Check for clogged channels. Hold your gripper up to a bright light and look at the interior air channels. Can you see them in all four legs? If you can only see parts of the channels, or can't see them at all, they are probably clogged, which means you used too much "glue" in Step 9. Unfortunately there is no way to repair this - you will have to start from the beginning. Luckily, you should have plenty of Ecoflex left over, and your mold, squeeze bulb and tubing are all re-usable.
Make sure the tip of the air tube is in the central chamber. Hold your gripper up to a light and look for the tip of the air tube. Did it make it all the way in to the central chamber? If you didn't fully puncture the outer wall of the robot, or pushed the tube too far and into the opposite wall, then the end will be sealed shut by rubber, and prevent air from getting into the channels. Wiggle the air tube until the tip is free in the central chamber.

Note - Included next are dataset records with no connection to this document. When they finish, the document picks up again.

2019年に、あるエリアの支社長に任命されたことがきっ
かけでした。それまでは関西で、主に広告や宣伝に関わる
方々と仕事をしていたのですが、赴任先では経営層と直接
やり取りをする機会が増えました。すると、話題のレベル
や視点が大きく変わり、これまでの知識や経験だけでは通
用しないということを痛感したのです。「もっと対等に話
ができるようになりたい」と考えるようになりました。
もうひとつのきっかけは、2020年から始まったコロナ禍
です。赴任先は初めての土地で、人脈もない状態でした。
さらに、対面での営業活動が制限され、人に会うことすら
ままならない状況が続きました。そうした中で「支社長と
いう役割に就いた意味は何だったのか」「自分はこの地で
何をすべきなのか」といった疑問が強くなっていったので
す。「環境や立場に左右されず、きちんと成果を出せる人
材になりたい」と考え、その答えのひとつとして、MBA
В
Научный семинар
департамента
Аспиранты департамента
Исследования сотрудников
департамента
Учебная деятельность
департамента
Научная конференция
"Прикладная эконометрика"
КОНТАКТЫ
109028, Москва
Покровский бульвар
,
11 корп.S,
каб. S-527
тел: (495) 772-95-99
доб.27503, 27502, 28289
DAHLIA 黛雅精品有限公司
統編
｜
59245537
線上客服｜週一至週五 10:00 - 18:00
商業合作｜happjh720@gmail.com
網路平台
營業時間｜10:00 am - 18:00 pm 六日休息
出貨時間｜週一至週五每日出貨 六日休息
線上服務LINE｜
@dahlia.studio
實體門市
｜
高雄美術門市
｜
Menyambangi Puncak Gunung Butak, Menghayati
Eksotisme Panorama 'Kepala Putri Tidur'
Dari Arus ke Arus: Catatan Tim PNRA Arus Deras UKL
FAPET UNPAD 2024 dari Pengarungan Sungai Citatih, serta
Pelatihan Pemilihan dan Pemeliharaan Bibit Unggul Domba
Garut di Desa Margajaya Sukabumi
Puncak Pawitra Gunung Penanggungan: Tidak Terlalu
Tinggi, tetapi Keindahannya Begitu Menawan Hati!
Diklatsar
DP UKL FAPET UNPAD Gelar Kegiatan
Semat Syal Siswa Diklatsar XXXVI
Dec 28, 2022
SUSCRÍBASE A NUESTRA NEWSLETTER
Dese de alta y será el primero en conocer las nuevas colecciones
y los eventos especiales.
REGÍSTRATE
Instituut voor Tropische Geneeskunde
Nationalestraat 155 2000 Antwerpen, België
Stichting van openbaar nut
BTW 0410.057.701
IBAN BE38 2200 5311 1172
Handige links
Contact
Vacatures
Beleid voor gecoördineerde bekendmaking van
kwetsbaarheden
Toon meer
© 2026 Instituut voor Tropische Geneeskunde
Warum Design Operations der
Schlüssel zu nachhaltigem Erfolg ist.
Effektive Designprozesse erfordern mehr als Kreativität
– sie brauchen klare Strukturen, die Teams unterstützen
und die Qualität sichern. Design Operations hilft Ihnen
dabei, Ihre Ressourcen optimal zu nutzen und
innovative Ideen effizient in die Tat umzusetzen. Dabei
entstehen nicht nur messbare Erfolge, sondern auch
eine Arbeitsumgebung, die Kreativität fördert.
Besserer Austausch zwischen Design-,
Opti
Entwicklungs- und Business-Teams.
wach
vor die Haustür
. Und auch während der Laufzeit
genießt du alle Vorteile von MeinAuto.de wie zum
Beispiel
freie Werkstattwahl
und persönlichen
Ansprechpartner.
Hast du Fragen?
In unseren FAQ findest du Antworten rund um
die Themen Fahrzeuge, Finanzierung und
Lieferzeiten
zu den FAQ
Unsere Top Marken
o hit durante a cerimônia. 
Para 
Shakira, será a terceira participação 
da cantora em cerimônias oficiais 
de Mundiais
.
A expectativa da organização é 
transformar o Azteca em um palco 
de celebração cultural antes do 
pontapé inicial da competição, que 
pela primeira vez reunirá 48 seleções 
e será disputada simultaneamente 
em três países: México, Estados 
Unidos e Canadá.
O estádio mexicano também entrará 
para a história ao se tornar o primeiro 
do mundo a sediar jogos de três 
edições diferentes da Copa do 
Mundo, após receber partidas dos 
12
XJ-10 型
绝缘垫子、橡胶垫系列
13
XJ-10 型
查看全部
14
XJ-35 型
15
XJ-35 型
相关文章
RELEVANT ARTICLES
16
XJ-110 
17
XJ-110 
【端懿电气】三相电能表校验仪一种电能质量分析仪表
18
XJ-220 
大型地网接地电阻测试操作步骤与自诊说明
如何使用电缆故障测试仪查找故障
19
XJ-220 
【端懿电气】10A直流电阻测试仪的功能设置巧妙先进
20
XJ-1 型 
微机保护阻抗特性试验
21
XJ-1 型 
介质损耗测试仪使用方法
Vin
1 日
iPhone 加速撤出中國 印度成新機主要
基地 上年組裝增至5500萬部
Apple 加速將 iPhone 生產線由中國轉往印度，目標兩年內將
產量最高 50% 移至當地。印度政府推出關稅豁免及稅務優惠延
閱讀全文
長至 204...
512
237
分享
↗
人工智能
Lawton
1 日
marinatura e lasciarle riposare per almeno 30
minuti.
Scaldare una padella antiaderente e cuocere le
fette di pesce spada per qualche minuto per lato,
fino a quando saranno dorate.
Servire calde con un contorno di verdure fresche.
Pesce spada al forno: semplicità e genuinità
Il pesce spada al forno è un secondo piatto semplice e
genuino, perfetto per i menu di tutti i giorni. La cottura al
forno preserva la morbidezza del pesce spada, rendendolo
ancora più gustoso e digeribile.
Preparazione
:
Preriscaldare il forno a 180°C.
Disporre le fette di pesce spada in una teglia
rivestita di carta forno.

Some legs inflate better than others. If all four of your legs don't inflate symmetrically, first check each individual leg for clogged air channels, as described above. If none of the channels are clogged but the legs still don't inflate symmetrically, you can layer some extra silicone on the legs that are inflating the most - this should make it harder for them to inflate, allowing more air pressure to divert to the other legs. The material has "nonlinear" behavior - this means that, instead of always inflating gradually with air pressure, it could not inflate at all and then suddenly "jump" and inflate. So, if one leg is slightly weaker than the others (maybe due to some slight differences in wall thickness from the molding process), it might inflate first while the others don't inflate at all. Strengthening this leg with additional silicone may prevent this.